And here I am. Living by a whole new set of rules. I don't mean expectations. Yeah, those changed, too. But I mean the little rules I've put in place one at a time that allow me to be a successful adult despite the challenges of ADHD. The huge shift in the American way of life has knocked down every routine I had in place, especially the litany of tasks that were firmly attached to my strict, by-the-minute teacher's schedule.

Now, I just live by the rules.

  • I must be showered before 8:00 a.m.
  • I must wear pants.  Real pants.  Every single day for at least 8 hours.
  • I must curl my hair and put on at least a little makeup.
  • I must ensure each family member eats three structured meals each day.
  • I must leave the house once per day.
  • I must hit 10,000 steps on my Fitbit before bed.
  • I must talk to someone who lives outside my home once each day.
  • I must play a game with the family once each day.
  • I must do something kind for someone outside my home once each day.
  • I must keep the "command center" where I track all these things updated daily.
It helps. It gives structure. It saves sanity. 

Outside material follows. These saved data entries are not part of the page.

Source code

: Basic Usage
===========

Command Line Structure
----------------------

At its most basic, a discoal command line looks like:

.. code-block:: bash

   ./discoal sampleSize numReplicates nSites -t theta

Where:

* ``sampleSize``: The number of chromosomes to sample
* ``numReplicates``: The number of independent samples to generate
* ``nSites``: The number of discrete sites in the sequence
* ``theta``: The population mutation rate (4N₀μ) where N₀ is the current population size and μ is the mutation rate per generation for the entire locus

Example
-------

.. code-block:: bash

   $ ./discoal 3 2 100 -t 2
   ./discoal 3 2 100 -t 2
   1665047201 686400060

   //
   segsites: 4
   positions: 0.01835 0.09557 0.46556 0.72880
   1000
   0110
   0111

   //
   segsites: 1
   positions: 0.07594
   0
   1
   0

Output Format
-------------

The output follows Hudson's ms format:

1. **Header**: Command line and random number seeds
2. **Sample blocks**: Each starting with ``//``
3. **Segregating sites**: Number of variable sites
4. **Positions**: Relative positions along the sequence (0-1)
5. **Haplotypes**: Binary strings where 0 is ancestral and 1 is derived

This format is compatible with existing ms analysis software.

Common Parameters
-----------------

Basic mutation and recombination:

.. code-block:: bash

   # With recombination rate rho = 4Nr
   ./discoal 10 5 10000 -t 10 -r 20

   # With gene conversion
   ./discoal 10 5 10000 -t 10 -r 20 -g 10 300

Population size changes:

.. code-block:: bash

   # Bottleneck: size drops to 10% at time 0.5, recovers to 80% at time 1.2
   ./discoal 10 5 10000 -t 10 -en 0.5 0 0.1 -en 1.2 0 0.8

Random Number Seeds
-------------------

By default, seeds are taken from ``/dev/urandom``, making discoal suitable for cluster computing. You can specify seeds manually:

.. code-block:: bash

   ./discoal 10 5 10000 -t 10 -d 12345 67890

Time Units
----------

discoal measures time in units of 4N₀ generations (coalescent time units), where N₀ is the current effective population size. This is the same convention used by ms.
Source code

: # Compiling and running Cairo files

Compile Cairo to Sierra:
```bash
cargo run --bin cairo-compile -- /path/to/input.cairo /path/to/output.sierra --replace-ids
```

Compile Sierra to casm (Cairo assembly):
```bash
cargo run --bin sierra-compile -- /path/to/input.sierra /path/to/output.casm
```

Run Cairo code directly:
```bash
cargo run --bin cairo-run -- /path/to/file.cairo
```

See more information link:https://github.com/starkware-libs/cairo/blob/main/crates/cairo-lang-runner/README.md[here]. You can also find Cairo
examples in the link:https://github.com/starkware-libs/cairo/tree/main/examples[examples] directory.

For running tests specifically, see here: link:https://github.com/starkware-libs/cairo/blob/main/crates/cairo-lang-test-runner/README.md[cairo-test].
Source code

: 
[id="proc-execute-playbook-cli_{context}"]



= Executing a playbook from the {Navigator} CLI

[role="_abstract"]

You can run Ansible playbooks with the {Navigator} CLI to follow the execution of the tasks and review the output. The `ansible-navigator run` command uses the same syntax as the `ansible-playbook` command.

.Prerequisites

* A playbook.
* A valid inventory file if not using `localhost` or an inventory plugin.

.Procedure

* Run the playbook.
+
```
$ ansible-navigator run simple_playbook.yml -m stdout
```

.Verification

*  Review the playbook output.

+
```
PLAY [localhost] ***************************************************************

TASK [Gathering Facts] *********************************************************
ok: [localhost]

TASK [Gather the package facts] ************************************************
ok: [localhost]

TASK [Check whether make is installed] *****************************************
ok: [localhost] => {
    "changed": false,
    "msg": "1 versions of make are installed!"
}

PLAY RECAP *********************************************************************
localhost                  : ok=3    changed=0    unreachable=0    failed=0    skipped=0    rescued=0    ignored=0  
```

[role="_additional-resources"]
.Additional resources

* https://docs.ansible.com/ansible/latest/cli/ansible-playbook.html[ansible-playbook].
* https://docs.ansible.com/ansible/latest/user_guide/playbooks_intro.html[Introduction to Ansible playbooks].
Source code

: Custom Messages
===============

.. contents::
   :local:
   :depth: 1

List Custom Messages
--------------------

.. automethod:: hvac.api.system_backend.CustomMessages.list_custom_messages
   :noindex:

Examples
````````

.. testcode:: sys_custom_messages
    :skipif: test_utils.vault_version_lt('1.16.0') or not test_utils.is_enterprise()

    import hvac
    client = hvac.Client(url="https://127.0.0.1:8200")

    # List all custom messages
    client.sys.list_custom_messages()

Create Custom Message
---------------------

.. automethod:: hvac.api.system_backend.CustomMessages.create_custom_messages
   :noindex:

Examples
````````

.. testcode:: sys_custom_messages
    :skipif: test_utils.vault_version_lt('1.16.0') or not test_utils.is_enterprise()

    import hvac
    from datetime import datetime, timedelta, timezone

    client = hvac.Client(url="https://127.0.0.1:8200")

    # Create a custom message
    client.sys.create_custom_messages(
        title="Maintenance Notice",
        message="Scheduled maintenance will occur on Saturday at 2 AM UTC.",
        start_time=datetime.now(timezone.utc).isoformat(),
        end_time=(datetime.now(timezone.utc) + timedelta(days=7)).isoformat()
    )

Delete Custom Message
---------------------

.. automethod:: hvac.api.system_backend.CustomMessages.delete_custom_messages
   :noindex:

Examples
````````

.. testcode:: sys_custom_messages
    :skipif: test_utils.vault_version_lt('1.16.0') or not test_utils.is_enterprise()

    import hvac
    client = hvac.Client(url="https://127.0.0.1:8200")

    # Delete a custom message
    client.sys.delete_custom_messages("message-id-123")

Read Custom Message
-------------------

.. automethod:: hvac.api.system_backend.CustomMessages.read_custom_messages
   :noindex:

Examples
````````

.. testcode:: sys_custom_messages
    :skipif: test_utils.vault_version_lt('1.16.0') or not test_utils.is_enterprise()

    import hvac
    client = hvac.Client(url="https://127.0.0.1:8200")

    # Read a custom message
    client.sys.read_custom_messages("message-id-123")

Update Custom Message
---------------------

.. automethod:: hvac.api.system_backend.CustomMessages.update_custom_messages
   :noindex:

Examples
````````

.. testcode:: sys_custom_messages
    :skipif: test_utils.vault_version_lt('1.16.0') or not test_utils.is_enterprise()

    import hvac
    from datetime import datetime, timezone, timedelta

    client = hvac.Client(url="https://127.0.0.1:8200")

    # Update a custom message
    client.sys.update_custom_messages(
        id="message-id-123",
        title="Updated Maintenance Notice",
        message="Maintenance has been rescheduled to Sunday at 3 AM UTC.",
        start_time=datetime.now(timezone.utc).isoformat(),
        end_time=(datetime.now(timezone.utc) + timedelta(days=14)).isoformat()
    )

As for the routines I've lost... we will rebuild.

Friday, March 6, 2020

While Curling my Hair

I let my guard down a little.

When we decided that Adam would still go to Cyprus even though we live Sugarhouse, I knew some changes would have to be made in my morning routine. I realized I could buy myself an extra five minutes of sleep if I let my hair dry naturally on the drive and then curl it in my classroom.  And so, each morning, I set my preparations aside and sit at a seat in the corner to curl my hair. 

 As a result, the strangest thing has happened. I think I accidentally made some friends.

I have two wonderful women assigned to work in my classroom, and while I curl my hair, we chat. Sometimes about work, sure. But there is something surprisingly intimate about curling one's hair that makes it feel like girlfriends at a sleepover.  And so, for the first time in my career, I have gotten to know my coworkers. I know the names of spouses and kids. I know about upcoming college finals and high school tennis matches. And in return, I open up to them.

When others walk into my room during that time to ask questions, I answer while curling. It feels scary, letting people peek behind the curtain like that. But also so refreshing. I start every single day being comfortable with the fact that I am human. That I have limits. That doing my best in a healthy and sustainable way means letting people in before I am totally polished.

And in this vulnerability, I have found the secret to human connection.